Option 6: Trade a pitcher
So the team that started 2012 with eight viable rotation candidates but ended up relying on a reanimated Ben Sheets is suddenly going to trade rotation depth because they have too many pitchers? Probably not.

Option 7: Six-man rotation
I can't think of a super-compelling argument against it, but it seems pretty unlikely.

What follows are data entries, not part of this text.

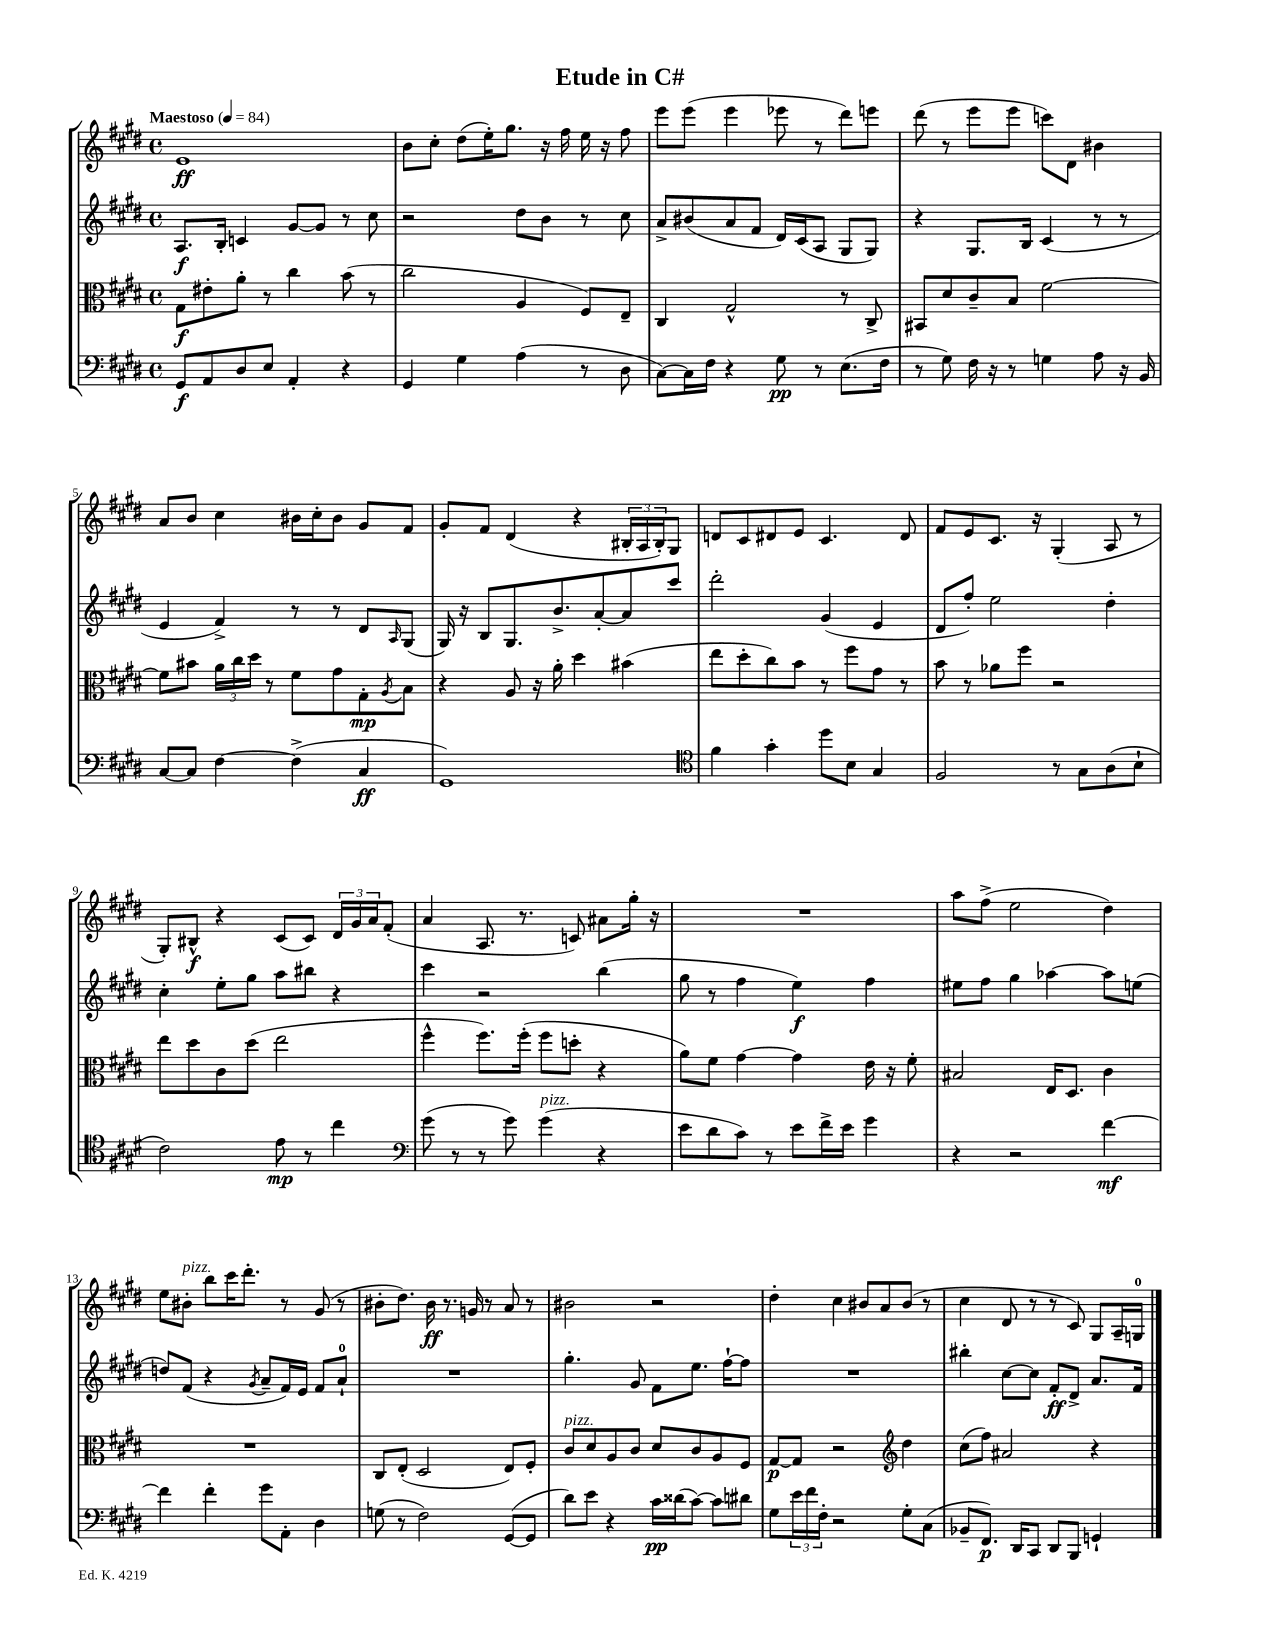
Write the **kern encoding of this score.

**kern	**kern	**kern	**kern
*staff4	*staff3	*staff2	*staff1
*clefF4	*clefC3	*clefG2	*clefG2
*k[f#c#g#d#]	*k[f#c#g#d#]	*k[f#c#g#d#]	*k[f#c#g#d#]
*M4/4	*M4/4	*M4/4	*M4/4
*met(c)	*met(c)	*met(c)	*met(c)
*MM84	*MM84	*MM84	*MM84
8GG#/L	8G#\L	8.A/L	1e
8AA/	8e#'\	.	.
.	.	16B'/Jk	.
8D#/	8a'\J	4c/	.
8E/J	8r	.	.
4AA'/	4cc#\	[8g#/L	.
.	.	8g#/]J	.
4r	(8b\	8r	.
.	8r	8cc#\	.
=	=	=	=
4GG#/	2cc#\	2r	8b\L
.	.	.	8cc#'\J
4G#\	.	.	(8dd#\L
.	.	.	16ee'\K)
.	.	.	8.gg#\J
(4A\	4A/	8dd#\L	.
.	.	8b\J	16r
.	.	.	16ff#\
8r	8F#/L)	8r	16ee\
.	.	.	16r
8D#\	8E~/J	8cc#\	8ff#\
=	=	=	=
[8C#\L)	4C#/	8a^/L	8eee\L
16C#\]L	.	(8b#/	(8eee\J
16F#\JJ	.	.	.
4r	2G#^^/	8a/	4eee\
.	.	8f#/J	.
8G#\	.	16d#/LL)	8eee-\
.	.	(16c#/J	.
8r	.	8A/J	8r
(8.E\L	8r	8G#/L	8ddd#\L)
.	8C#^/	8G#/J)	8eee\J
16F#\Jk	.	.	.
=	=	=	=
8r	8BB#/L	4r	(8ddd#\
8G#\)	8d#/	.	8r
16F#\	8c#~/	8.G#/L	8eee\L
16r	.	.	.
8r	8B/J	.	8eee\J
.	.	16B/Jk	.
4G\	[2f#\	(4c#/	8ccc\L)
.	.	.	8d#\J
8A\	.	8r	4b#\
16r	.	8r	.
16BB/	.	.	.
=	=	=	=
[8C#/L	8f#\]L	4e/	8a/L
8C#/]J	8b#\J	.	8b/J
[4F#\	24a\LL	4f#^/)	4cc#\
.	24cc#\	.	.
.	24dd#\JJ	.	.
.	8r	.	.
(4F#^\]	8f#\L	8r	16b#\LL
.	.	.	16cc#'\J
.	8g#\	8r	8b#\J
4C#/	8G#'\	8d#/L	8g#/L
.	8qA/	16qqA/	.
.	8B\J	(8G#/J	8f#/J
=	=	=	=
1GG#)	4r	16G#/)	8g#'/L
.	.	16r	.
.	.	8B/L	8f#/J
.	8A/	8.G#/	(4d#/
.	16r	.	.
.	16a'\	8.b^/	.
.	4dd#\	.	4r
.	.	[8a'/	.
.	(4b#\	8a/]	24B#'/LL
.	.	.	24A/
.	.	.	24B#'/J)
.	.	8ccc#/J	8G#/J
=	=	=	=
*clefC4	*	*	*
4f#\	8ee\L	2ddd#'\	8d/L
.	8dd#'\	.	8c#/
4g#'\	8cc#\)	.	8d#/
.	8b\J	.	8e/J
8dd#\L	8r	(4g#/	4.c#/
8B\J	8ff#\L	.	.
4G#/	8g#\J	4e/	.
.	8r	.	8d#/
=	=	=	=
2F#/	8b\	8d#/L	8f#/L
.	8r	8ff#'/J)	8e/
.	8a-\L	2ee\	8.c#/J
.	8ff#\J	.	.
.	.	.	16r
8r	2r	.	(4G#'/
8G#\L	.	.	.
(8A\	.	4dd#'\	8A/
8B`\J	.	.	8r
=	=	=	=
2c#\)	8ee\L	4cc#'\	8G#'/L)
.	8dd#\	.	8B#^^/J
.	8c#\	8ee'\L	4r
.	(8dd#\J	8gg#\J	.
8e\	2ee\	8aa\L	(8c#/L
8r	.	8bb#\J	8c#/J)
4cc#\	.	4r	24d#/LL
.	.	.	24g#/
.	.	.	24a/J
.	.	.	(8f#'/J
=	=	=	=
*clefF4	*	*	*
(8g#\	4ff#^^\	4ccc#\	4a/
8r	.	.	.
8r	8.ff#\L)	2r	8.A/
8g#\)	.	.	.
.	(16ff#'\Jk	.	8.r
(4g#\	8ff#\L	.	.
.	8dd'\J	.	8c/)
4r	4r	(4bb\	8a#\L
.	.	.	16gg#'\Jk
.	.	.	16r
=	=	=	=
8e\L	8a\L)	8gg#\	1r
8d#\	8f#\J	8r	.
8c#\J)	[4g#\	4ff#\	.
8r	.	.	.
8e\L	4g#\]	4ee\)	.
16f#^\L	.	.	.
16e\JJ	.	.	.
4g#\	16e\	4ff#\	.
.	16r	.	.
.	8f#'\	.	.
=	=	=	=
4r	2B#/	8ee#\L	8aa\L
.	.	8ff#\J	(8ff#^\J
2r	.	4gg#\	2ee\
.	16E/LK	[4aa-\	.
.	8.D#/J	.	.
[4f#\	4c#\	8aa-\]L	4dd#\)
.	.	(8ee\J	.
=	=	=	=
4f#\]	1r	8dd/L)	8ee\L
.	.	(8f#/J	8b#'\J
4f#'\	.	4r	8bb\L
.	.	.	16ccc#\K
.	.	.	8.ddd#'\J
.	.	8qg#/	.
8g#\L	.	8a~/L	.
8AA'\J	.	16f#/L)	8r
.	.	16e/JJ	.
4D#\	.	8f#/L	(8g#/
.	.	8a`/J	8r
=	=	=	=
(8G\	8C#/L	1r	8b#'\L
8r	(8E'/J	.	8.dd#\J)
2F#\)	2D#/	.	.
.	.	.	16b#\
.	.	.	8.r
.	.	.	16g/
.	.	.	8r
([8GG#/L	8E/L)	.	8a/
8GG#/]J	8F#'/J	.	8r
=	=	=	=
8d#\L)	8c#/L	4.gg#'\	2b#\
8e\J	8d#/	.	.
4r	8A/	.	.
.	8c#/J	8g#/	.
16c#\LL	8d#/L	8f#\L	2r
(16d##\J	.	.	.
[8c#\J)	8c#/	8.ee\J	.
8c#\]L	8A/	.	.
.	.	[16ff#`\LK	.
8d#\J	8F#/J	8ff#\]J	.
=	=	=	=
8G#\L	[8G#/L	1r	4dd#'\
24e\L	8G#/]J	.	.
24f#\	.	.	.
24F#'\JJ	.	.	.
2r	2r	.	4cc#\
.	.	.	8b#/L
.	.	.	8a/
*	*clefG2	*	*
8G#'\L	4dd#\	.	(8b#/J
(8C#\J	.	.	8r
=	=	=	=
8BB-~/L	(8cc#\L	4bb#'\	4cc#\
8.FF#/J)	8ff#\J)	.	.
.	2a#/	[8cc#\L	8d#/
16DD#/LK	.	.	.
8CC#/J	.	8cc#\]J	8r
8DD#/L	.	8f#'/L	8r
8BBB/J	.	8d#^/J	8c#/)
4GG`/	4r	8.a/L	8G#/L
.	.	.	16A~/L
.	.	16f#/Jk	16G/JJ
==	==	==	==
*-	*-	*-	*-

There you go. The Braves are facing a Sophie's Choice, but instead of something about dying kids, it's more analogous to menu options at a four-star restaurant. If I had to rank the options in order, it would go something like this:

1. Beachy in the bullpen

big gap

2. Maholm out
3. Teheran out
4. Hudson out
5. Medlen in the bullpen
6. Six-man rotation
7. Trade

You'll note that demoting Mike Minor wasn't even considered for obvious reasons. At the end of May last year, Minor had a 6.98 ERA after allowing 13 home runs in 58 innings. Now he's the ace of the staff. Which supports the point from the opening up there. A year is a long, long time when it comes to baseball-related developments.

So while Beachy was the Braves' best starter a year ago, there's almost no way to argue that the Braves should rejigger the rotation to get him back in. Beachy is almost back, but it'll take an injury or a pitching slump to get him back in the rotation. Unless the Braves are planning to shock the world, that is.